* Pictures paired with source code

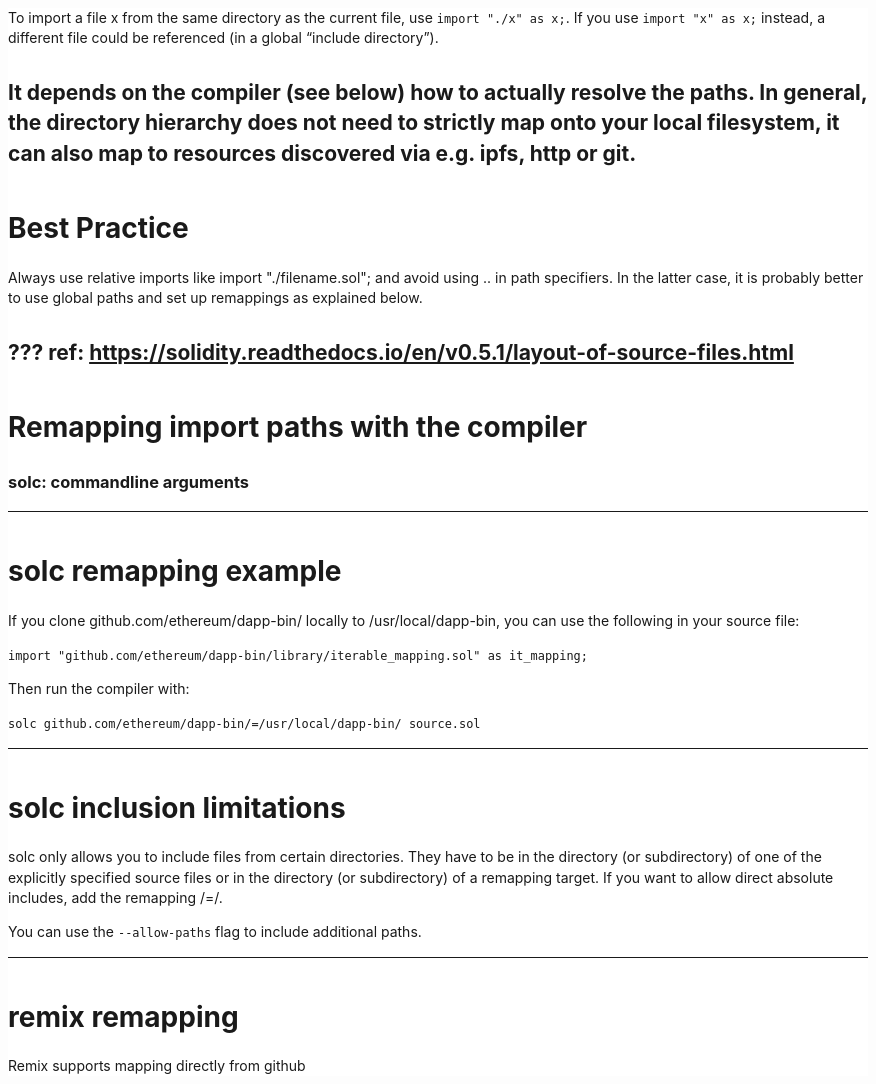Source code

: To import a file x from the same directory as the current file, use ```import "./x" as x;```. If you use ```import "x" as x;``` instead, a different file could be referenced (in a global “include directory”).

It depends on the compiler (see below) how to actually resolve the paths. In general, the directory hierarchy does not need to strictly map onto your local filesystem, it can also map to resources discovered via e.g. ipfs, http or git.
---
# Best Practice

Always use relative imports like import "./filename.sol"; and avoid using .. in path specifiers. In the latter case, it is probably better to use global paths and set up remappings as explained below.

???
ref: https://solidity.readthedocs.io/en/v0.5.1/layout-of-source-files.html
---
# Remapping import paths with the compiler

### solc: commandline arguments

---
# solc remapping example

If you clone github.com/ethereum/dapp-bin/ locally to /usr/local/dapp-bin, you can use the following in your source file:
```
import "github.com/ethereum/dapp-bin/library/iterable_mapping.sol" as it_mapping;
```

Then run the compiler with:

```shell
solc github.com/ethereum/dapp-bin/=/usr/local/dapp-bin/ source.sol
```
---
# solc inclusion limitations 

solc only allows you to include files from certain directories. They have to be in the directory (or subdirectory) of one of the explicitly specified source files or in the directory (or subdirectory) of a remapping target. If you want to allow direct absolute includes, add the remapping /=/.

You can use the ```--allow-paths``` flag to include additional paths.

---
# remix remapping

Remix supports mapping directly from github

* INSTRUCTIONS FOR THE TASK
Wherever a line in the data above contains the word "below", copy that line.

* SOLVED PROBLEM
It depends on the compiler (see below) how to actually resolve the paths. In general, the directory hierarchy does not need to strictly map onto your local filesystem, it can also map to resources discovered via e.g. ipfs, http or git.
Always use relative imports like import "./filename.sol"; and avoid using .. in path specifiers. In the latter case, it is probably better to use global paths and set up remappings as explained below.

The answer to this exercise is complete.